Rather than keep riding
back into Colorado so many miles distant, he once more found his way to the top of the hill, where Harris still propped himself up, the Winchester balanced against a rock. He looked up with dull eyes as Slocum dismounted.
“You rode fast. Where’d you get the remuda?” Harris blinked, winced, and pressed harder into his chest. “Oh, you stole their horses. You’re a caution, Slocum. Wish I’d had a chance to know you better.”
“You’re not dead yet,” Slocum said, helping the man to a horse. It took a bit of work, but Harris finally settled in the saddle. “I need to keep them honest, for a little while, at least.”
Slocum took the rifle and scanned the hillside for any movement. He fired methodically, aiming with all the skill he possessed. During the war he had been a sniper. Putting that expertise to work now forced the three attackers to cover. Only when he saw no movement from them did he step up onto his horse and start back down the steep road.
“You know a way to Taos that doesn’t make us go back to the main road?”
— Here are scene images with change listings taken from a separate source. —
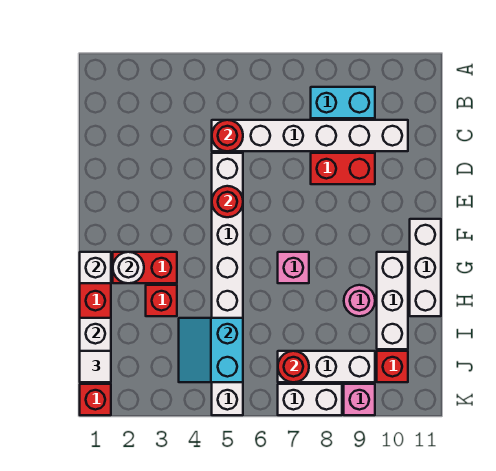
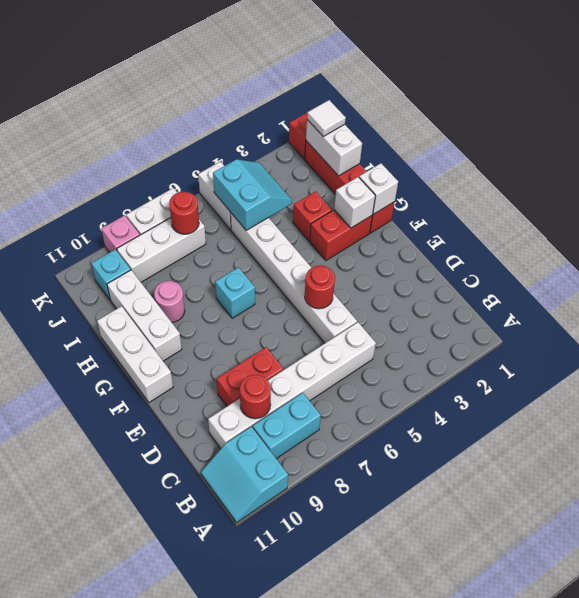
none -> cyan slope A10:B11 level 1 top 10
red round brick C5 level 2 -> red round brick C9 level 2
white round brick G2 level 2 -> white brick G2 level 2
pink brick G7 level 1 -> cyan brick G7 level 1
red brick J10 level 1 -> cyan brick J10 level 1

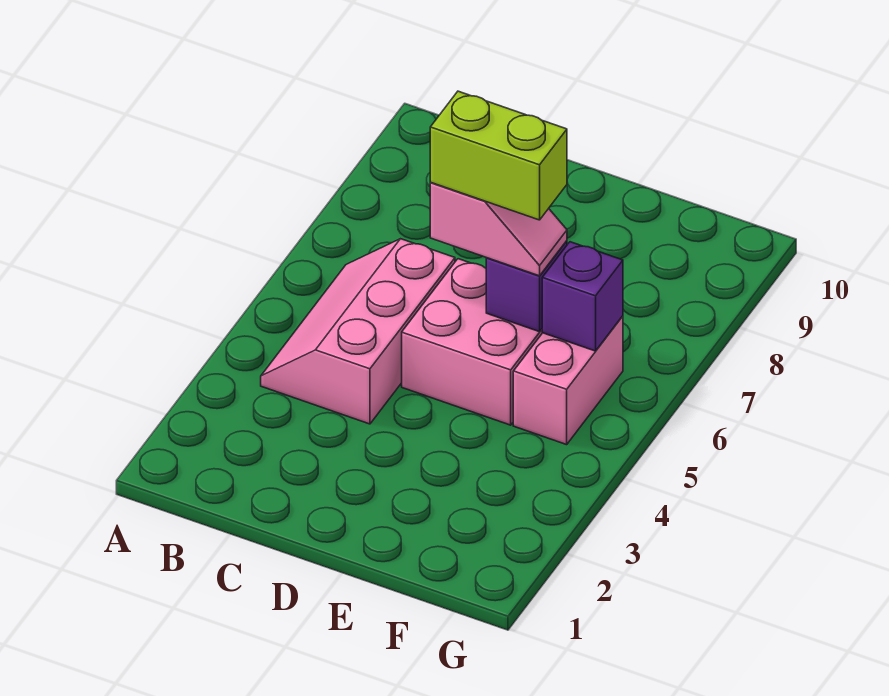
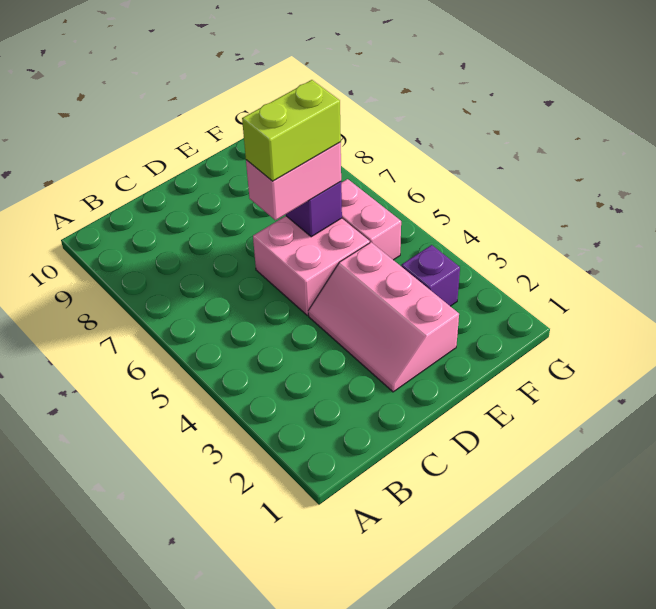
pink slope B4:C6 level 1 top C -> pink slope D2:E4 level 1 top E
pink slope D6:E6 level 3 top D -> pink brick D6:E6 level 3
purple brick F6 level 2 -> purple brick F3 level 1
“Keep going across country. This is a pretty mountain meadow, part of the Ortiz land grant. Nobody does anything here but graze cattle. The road curves around by the time we get to the far side. Manny Ortiz doesn’t like gringos riding his land, but he’ll never know.”
Slocum preferred to ride along without much jawing, but he saw that it kept Harris alert. When the man stopped talking, he began to wobble in the saddle. More than once, Slocum had to fall back, reach over, and grab Tom’s arm to keep the man from falling. Somehow, they made it to Taos, a quaint pueblo of closely packed adobe buildings and a plaza bustling with life.
The people, seeing Slocum with Harris, fell silent. As he rode through, they parted like water and then flowed back behind. When no one ventured to help, Slocum asked, “He needs a doctor. Where can I find him?”
A Mexican looked up with wide, round brown eyes and pointed.
“Allí,” he said. “There. Down the street.”
“Gracias,” Slocum said, about exhausting his polite Spanish. He tugged on the reins of the horse Harris rode and the other two. When the crowd thought he was out of earshot, they began whispering.